Abstract
Objective To probe the mechanism of autoimmune intolerance in severe aplastic anemia (SAA), the percentages of Th3 cells and CD4+CD25+T regulator cells in peripheral blood and the serum levels of TGF-β1 of SAA patients at disease active and recovery phases and those of normal controls were measured.
Methods By FACS, the quantity of TGF-β producing CD4+ T cells (Th3)in the peripheral blood of 20 patients with SAA at active phase,10 patients with SAA at recovery phase and 12 normal controls were detected respectively. By FACS, the percentages of CD4+CD25+T regulator cells in peripheral blood of 12 patients with SAA at active phase, 9 non-recuperated patients after IST, 6 patients at recovery phase and 12 normal controls were counted, and its correlation with the percentages of CD3+CD4+, CD3+CD8+ cells and the ratio of CD3+CD4+to CD3+CD8+ were analyzed.

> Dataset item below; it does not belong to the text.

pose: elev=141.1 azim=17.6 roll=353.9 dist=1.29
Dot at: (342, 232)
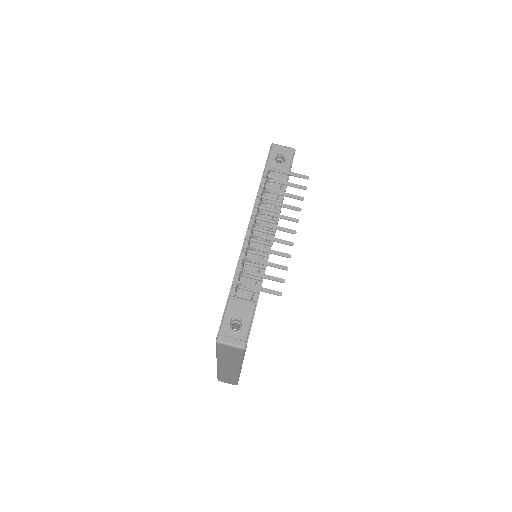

By enzyme linked immunosorbent assay (ELISA), the level of TGF-β1 in serum of 25 patients with SAA and 13 normal controls were measured respectively and its correlation with peripheral platelets counts was analyzed.
Results The percentages of Th3 cells, CD8+TGF-β1+cells and the ratio of Th3/CD8+TGF-β1+in peripheral blood of controls were(5.10±3.16)%,(4.93±3.36)%,1.20±0.67 respectively, and those of the patients with SAA at active phase were(1.33±0.91)%,(1.72±1.07)%,1.00±1.13 respectively. Th3 cells and CD8+TGF-β1+of SAA patients were significantly lower than those of normal controls(p<0.01, p<0.05). The aforementioned merits of SAA patients at recovery phase increased to(2.19±0.66)%,(2.07±1.03)%,1.71±1.64 respectively, but the percentages of Th3 cells and CD8+TGF-β1+were still significant lower than those of normal controls (P<0.05). The percentage of Th3 cells decreased in the SAA patients, which broke the autoimmune tolerance in SAA. The percentage of CD4+CD25+T regulator cells in peripheral blood of controls was(8.25±6.78)%, and that of SAA patients was (3.32±2.80)%, which was significantly lower than that of normal controls. The percentages of CD4+CD25+T regulator cells of 9 non-recuperated patients and 10 patients at recovery phase increased to(7.09±5.52)% and(7.49±4.03)% respectively, which were not significantly different from those of normal controls. The percentage of CD4+CD25+T regulator cells of SAA patients was related to the percentage of CD3+CD4+ cells and the ratio of CD3+CD4+and CD3+CD8+ positively, but related to the percentage of CD3+CD8+cells negatively. The percentage of CD4+CD25+T regulate cells decreased in the SAA patients, which broke the autoimmune tolerance in SAA. The level of TGF-β1 in plasma of normal controls was (11.06±1.75) ng/ml. That of SAA patients was (2.49±2.55) ng/ml, which was markedly lower than that of normal controls(p<0.001). The level of TGF-β1 in plasma of SAA patients was related to the percentage of Th3 cells and the platelet counts positively (p<0.05, p<0.001). The level of TGF-β1 in the plasma of SAA patients decreased.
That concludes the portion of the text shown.